谢蘅芜心中五味杂陈,满心失望地抬步准备离开。
可就在他一只脚即将跨出房门的瞬间,身后之人快步上前,从背后紧紧抱住她,将她抵在了门板之上。
男人炙热有力的双臂牢牢圈住身前的人,声音裹挟着浓重的懊悔与自责:“我只是……不知道该怎么对你,阿芜,我如今才明白,一直以来都是我太过偏执过分,我本该无条件相信你的。”
从一开始,他便将谢蘅芜划入了自己的专属保护范围,从头到尾,他都在用自己固执的方式守护着她,却从来没有过问过她的心意与意愿,到头来,反而酿成了种种遗憾。
直到这一次,他亲眼看见谢蘅芜独自直面天灾天谴,无所畏惧,硬生生凭一己之力扛下所有雷劫。
萧长渊这才幡然醒悟,他生气的从来不是谢蘅芜,而是愚笨狭隘的自己。
他终于看清,谢蘅芜从来不是需要他小心翼翼精心呵护的温室玫瑰。
她早已悄然成长,脱胎换骨,早已和从前截然不同。
是他眼界狭隘、自以为是,屡屡束缚她、拖累她,甚至一次次伤害了她。
一念至此,萧长渊心中涌起无尽的羞惭与愧疚。
谢蘅芜听着他真挚的剖白,眼眶微微泛红,伸手环住萧长渊的脖颈,轻声哽咽道:“我怎么可能会怪你?我爱你都还来不及。

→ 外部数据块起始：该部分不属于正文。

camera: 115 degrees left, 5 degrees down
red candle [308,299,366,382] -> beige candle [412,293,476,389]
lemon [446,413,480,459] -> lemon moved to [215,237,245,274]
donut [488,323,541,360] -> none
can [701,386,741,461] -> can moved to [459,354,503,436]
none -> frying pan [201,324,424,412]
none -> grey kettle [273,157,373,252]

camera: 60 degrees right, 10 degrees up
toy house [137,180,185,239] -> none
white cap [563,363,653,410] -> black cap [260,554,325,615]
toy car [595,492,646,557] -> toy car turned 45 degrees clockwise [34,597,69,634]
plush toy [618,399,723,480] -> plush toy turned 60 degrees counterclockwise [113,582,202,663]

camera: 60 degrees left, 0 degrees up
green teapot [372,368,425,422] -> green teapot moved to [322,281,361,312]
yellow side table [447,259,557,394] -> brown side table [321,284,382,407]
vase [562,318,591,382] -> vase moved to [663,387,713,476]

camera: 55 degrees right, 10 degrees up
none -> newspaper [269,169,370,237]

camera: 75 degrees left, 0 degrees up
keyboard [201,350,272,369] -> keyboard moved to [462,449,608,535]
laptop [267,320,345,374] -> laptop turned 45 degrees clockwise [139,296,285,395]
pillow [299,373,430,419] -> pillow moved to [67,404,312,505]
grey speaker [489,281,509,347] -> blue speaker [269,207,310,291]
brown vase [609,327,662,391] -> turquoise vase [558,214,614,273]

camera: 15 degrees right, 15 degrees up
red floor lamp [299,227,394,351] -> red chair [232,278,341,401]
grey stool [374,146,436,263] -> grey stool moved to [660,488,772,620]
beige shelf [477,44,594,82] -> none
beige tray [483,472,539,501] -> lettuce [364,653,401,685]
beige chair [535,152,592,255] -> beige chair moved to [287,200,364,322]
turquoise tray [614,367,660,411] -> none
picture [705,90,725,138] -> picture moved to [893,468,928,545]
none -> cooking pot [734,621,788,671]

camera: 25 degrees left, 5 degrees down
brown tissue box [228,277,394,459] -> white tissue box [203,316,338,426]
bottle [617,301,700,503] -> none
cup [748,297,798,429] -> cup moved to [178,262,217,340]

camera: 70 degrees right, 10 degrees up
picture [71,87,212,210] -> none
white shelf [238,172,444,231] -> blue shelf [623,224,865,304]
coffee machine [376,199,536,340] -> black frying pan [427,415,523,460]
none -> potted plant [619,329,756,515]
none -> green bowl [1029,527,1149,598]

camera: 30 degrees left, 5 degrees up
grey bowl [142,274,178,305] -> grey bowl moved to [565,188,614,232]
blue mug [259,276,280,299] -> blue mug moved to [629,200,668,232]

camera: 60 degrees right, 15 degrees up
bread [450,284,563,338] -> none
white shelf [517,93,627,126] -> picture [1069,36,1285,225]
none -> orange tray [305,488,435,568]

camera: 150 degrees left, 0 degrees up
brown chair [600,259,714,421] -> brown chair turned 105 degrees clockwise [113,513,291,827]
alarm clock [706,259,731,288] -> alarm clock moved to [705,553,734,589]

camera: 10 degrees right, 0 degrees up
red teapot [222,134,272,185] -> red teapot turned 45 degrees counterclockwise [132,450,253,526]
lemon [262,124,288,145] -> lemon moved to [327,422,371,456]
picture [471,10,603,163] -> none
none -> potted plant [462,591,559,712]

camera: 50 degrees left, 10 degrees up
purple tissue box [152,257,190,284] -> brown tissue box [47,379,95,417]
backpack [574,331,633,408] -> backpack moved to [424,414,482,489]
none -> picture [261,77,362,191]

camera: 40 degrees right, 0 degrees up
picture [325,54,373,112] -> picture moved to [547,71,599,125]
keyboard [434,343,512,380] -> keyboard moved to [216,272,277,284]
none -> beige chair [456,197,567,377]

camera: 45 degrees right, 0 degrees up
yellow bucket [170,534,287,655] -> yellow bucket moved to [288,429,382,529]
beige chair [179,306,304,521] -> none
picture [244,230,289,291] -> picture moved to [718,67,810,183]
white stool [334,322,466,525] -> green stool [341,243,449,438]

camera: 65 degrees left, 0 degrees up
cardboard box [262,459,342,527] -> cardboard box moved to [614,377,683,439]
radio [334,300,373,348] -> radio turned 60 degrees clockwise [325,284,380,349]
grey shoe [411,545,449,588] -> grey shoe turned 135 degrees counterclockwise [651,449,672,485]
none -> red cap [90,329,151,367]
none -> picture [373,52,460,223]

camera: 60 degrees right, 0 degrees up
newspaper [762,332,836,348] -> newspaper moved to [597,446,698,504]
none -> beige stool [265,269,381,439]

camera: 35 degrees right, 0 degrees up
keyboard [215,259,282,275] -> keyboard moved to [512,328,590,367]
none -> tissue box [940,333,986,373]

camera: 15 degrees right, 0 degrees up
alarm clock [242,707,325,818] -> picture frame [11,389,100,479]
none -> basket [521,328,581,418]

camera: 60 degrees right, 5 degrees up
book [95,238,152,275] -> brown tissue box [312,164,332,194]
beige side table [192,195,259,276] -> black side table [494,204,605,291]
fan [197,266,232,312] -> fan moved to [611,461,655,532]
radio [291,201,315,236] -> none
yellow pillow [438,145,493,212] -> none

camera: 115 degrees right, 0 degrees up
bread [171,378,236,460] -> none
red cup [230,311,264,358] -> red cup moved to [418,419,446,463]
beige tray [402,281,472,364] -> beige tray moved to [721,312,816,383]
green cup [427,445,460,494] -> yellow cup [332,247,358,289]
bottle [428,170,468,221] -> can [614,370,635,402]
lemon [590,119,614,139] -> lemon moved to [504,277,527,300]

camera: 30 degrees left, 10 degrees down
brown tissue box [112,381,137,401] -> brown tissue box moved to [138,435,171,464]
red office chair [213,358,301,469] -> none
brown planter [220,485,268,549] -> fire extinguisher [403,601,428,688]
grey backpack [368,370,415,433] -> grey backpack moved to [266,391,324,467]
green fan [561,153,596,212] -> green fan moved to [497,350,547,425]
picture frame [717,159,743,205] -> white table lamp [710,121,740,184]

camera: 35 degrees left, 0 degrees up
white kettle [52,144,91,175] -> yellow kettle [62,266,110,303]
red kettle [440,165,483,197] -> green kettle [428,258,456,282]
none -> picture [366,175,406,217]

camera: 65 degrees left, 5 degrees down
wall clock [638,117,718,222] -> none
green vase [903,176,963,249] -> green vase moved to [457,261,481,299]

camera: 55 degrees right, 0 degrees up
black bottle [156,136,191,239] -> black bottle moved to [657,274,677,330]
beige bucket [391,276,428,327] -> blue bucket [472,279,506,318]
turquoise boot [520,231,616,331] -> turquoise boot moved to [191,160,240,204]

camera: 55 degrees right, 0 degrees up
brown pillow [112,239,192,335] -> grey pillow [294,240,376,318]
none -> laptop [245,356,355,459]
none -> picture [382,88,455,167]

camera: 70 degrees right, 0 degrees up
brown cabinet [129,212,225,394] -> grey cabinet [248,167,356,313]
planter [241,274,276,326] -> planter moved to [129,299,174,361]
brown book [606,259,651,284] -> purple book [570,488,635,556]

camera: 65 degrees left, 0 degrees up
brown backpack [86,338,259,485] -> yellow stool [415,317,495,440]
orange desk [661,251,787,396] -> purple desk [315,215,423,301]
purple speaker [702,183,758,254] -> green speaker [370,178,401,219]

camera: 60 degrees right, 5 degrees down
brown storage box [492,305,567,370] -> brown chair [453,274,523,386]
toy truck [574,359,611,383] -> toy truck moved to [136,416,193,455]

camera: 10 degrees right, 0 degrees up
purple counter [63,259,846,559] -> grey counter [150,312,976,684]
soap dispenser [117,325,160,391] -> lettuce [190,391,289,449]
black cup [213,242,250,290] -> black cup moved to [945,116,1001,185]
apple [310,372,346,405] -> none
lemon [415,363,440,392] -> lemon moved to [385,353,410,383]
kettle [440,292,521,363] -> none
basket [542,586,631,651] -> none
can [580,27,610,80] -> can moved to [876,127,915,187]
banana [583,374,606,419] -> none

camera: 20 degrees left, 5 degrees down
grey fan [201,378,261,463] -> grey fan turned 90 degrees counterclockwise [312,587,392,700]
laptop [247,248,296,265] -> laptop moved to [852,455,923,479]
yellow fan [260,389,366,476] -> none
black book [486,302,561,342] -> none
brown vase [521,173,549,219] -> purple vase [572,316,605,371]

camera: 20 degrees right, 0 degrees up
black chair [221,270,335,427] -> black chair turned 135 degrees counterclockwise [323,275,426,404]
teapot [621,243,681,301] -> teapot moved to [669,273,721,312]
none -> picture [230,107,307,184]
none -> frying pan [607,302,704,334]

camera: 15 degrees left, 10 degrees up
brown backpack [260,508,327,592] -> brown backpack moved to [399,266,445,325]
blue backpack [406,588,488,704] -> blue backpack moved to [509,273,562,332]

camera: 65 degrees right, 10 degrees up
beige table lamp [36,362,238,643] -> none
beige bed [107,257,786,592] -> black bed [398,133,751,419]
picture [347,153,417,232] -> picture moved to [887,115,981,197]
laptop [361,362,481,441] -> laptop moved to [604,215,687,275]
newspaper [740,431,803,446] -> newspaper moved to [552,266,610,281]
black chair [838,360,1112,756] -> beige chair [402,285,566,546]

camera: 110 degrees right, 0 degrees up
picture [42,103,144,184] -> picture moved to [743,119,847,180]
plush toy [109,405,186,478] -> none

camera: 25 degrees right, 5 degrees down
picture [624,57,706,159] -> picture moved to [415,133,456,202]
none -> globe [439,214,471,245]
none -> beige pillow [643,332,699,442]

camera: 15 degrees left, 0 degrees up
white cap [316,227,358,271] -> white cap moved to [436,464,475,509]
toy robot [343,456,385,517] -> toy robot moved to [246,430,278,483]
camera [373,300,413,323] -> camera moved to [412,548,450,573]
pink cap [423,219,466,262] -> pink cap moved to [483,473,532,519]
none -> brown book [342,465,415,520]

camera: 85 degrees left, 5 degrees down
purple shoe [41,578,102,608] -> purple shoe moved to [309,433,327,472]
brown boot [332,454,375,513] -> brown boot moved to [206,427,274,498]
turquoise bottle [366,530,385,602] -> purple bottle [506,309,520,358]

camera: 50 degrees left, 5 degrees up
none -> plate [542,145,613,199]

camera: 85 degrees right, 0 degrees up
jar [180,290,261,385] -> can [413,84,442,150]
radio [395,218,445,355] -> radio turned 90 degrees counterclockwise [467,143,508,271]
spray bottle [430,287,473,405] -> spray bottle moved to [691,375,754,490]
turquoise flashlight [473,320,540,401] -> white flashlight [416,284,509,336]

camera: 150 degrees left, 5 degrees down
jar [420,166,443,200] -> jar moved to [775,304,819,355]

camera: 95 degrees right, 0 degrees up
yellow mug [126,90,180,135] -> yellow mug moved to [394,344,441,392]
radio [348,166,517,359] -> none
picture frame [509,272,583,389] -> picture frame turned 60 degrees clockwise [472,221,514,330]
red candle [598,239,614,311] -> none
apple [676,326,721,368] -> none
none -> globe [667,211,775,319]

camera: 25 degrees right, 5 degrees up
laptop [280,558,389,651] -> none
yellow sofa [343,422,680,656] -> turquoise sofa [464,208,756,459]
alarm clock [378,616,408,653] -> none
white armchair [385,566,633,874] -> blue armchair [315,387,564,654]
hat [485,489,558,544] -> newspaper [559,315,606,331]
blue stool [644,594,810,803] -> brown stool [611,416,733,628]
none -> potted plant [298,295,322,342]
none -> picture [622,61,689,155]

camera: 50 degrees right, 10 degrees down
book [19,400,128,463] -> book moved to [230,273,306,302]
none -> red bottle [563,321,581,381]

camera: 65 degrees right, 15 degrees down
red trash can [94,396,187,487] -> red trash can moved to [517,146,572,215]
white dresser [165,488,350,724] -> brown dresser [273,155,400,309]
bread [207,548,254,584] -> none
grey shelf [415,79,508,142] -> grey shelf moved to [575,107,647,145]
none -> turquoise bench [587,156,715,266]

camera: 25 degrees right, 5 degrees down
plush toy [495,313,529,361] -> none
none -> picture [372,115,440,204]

萧长渊,你不要离开我,好不好?我不想让你走,求你了。”
萧长渊收紧怀抱,柔声安抚:“傻丫头,等我凯旋归来,你我之间,再无任何阻隔。”
谢蘅芜仰头望着他,眉眼弯弯,浅浅一笑。
次日天明,萧长渊率军出征,策马出境。满城百姓夹道相送,声势浩荡。
谢蘅芜立在城楼之上,静静目送他的队伍渐行渐远。
待大军彻底离去后,谢蘅芜独自前往平安寺,拜见济铭师叔。
济铭早已在寺中等候她,见她前来,笑着开口:“我还以为,你恼了我再也不愿见我这个师叔了。”
谢蘅芜满心困惑,出声询问:“师叔,这一切究竟是怎么回事?”
济铭淡淡一笑,缓缓解释:“你到如今还未看透吗?
天劫是你命中注定的劫难,旁人纵使出手替你扛下灾劫,也无法消弭你与生俱来的因果宿命。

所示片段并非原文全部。